Il gup esclude l'aggravante della premeditazione ma non riconosce le attenuanti generiche e della provocazione al 38enne Raimondo Burgio, ritenuto colpevole dell'omicidio di Ignazio Scopelliti

Il luogo dell'omicidio a Palma, da sinistra Burgio e Scopelliti

Diciassette annni e 4 mesi di reclusione per l'accusa di omicidio volontario: esclusa l'aggravante della premeditazione - che avrebbe fatto aumentare la pena in maniera considerevole - ma non sono state riconosciute le attenuanti generiche e della provocazione.

Queste le decisioni del giudice dell'udienza preliminare Francesco Provenzano che ha condannato Raimondo Burgio, 38 anni, di Palma, con l’accusa di avere ucciso il cognato Ignazio Scopelliti, 45 anni. Il delitto è avvenuto il primo novembre del 2018, a colpi di pistola, davanti all'abitazione della madre dell'imputato.

All'origine dell'omicidio, secondo la ricostruzione dei fatti operata dal pm, ci sarebbero stati dei contrasti accesi fra la vittima e la moglie, sorella dell'imputato, i cui rapporti si erano incrinati tanto da arrivare a una separazione molto conflittuale.

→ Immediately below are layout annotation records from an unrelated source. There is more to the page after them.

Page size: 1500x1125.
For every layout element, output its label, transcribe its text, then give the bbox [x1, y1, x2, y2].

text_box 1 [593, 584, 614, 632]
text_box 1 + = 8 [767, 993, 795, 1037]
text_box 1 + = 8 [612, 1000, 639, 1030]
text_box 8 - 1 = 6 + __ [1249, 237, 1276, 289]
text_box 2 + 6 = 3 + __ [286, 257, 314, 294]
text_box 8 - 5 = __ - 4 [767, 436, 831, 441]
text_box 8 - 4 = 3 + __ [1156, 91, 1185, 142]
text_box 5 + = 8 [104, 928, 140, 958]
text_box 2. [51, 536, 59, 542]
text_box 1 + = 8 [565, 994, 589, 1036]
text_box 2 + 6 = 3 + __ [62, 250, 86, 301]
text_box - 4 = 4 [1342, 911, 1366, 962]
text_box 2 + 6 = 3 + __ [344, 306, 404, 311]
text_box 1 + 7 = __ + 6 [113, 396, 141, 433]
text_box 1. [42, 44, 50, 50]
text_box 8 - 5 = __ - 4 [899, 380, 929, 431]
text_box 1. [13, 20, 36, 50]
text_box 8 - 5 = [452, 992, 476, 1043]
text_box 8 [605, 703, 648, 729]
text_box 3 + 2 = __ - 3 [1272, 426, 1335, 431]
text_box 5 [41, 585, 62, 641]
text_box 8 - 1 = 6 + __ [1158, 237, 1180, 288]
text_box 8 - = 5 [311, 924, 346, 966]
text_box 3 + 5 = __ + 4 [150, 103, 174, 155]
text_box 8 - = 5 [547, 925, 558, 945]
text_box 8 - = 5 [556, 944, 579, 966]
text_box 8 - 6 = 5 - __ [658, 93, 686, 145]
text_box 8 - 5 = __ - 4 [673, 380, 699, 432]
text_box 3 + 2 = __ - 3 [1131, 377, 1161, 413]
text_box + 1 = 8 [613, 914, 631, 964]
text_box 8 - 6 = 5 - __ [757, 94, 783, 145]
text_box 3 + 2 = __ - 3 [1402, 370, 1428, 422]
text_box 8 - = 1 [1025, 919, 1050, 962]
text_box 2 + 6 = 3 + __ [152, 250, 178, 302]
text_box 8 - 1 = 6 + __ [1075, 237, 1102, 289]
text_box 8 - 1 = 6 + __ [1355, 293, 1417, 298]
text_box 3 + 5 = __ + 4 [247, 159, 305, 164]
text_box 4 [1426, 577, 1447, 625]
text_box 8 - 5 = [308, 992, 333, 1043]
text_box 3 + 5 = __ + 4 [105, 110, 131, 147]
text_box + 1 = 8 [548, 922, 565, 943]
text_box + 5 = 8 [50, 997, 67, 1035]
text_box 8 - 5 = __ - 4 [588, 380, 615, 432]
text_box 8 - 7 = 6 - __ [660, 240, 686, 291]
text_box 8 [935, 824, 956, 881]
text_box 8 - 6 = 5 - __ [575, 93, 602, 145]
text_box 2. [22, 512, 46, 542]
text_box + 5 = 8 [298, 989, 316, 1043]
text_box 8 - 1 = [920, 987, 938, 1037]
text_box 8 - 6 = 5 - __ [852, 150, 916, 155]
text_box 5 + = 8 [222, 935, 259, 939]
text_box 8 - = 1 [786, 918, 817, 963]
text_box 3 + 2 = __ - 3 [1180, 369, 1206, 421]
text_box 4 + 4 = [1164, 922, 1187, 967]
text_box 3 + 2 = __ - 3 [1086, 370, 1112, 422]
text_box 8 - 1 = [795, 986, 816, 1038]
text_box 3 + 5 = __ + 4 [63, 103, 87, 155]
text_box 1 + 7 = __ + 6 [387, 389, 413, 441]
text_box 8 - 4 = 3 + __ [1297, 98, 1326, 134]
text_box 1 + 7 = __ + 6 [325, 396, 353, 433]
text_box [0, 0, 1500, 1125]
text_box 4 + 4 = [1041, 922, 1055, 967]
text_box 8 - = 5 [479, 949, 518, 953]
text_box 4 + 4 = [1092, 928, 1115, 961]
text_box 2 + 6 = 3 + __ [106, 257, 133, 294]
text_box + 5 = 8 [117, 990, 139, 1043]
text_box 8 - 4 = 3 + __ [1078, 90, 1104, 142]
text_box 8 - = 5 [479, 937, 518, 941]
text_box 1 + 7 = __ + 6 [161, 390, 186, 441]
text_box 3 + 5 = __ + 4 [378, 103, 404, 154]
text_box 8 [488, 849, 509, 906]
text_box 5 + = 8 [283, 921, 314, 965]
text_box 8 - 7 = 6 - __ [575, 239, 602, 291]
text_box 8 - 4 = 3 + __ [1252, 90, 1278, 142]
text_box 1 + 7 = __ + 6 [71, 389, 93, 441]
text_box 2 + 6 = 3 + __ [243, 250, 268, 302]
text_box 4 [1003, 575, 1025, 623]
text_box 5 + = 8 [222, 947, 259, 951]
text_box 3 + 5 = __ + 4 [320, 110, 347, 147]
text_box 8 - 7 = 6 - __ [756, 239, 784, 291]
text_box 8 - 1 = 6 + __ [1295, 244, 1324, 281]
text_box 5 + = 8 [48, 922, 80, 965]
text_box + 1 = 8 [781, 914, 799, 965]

Burgio, venditore di bombole Gpl e acqua minerale, in un primo momento, quando nell’immediatezza dei fatti fu sentito come testimone, aveva negato i fatti. Quando ha appreso che le immagini del sistema di videosorveglianza di un’abitazione lo avevano immortalato nitidamente mentre sparava al cognato, in pieno centro, in via Palladio, il cambio di strategia e la confessione precisando che aveva in giro armato e aveva sparato per timore.

"E' stata legittima difesa - hanno sostenuto i difensori, gli avvocati Francesco Scopelliti e Giovanni Lo Monaco -, l'imputato ha pensato che il cognato fosse là per aggredire la madre".

Al contrario il pubblico ministero Emiliana Busto aveva chiesto la condanna a 30 anni di reclusione sostenendo che si trattasse di un omicidio premeditato e che l'imputato non meritasse alcuna attenuante. Richiesta di pena massima che sarebbe stata dell'ergastolo senza la riduzione per il giudizio abbreviato.

L'avvocato Giuseppe Vinciguerra, difensore di parte civile di sei familiari, si era associato alle richieste. Il giudice ha stabilito risarcimento dei danni e provvisionali, ovvero anticipi subito esecutivi, fino a 100mila euro.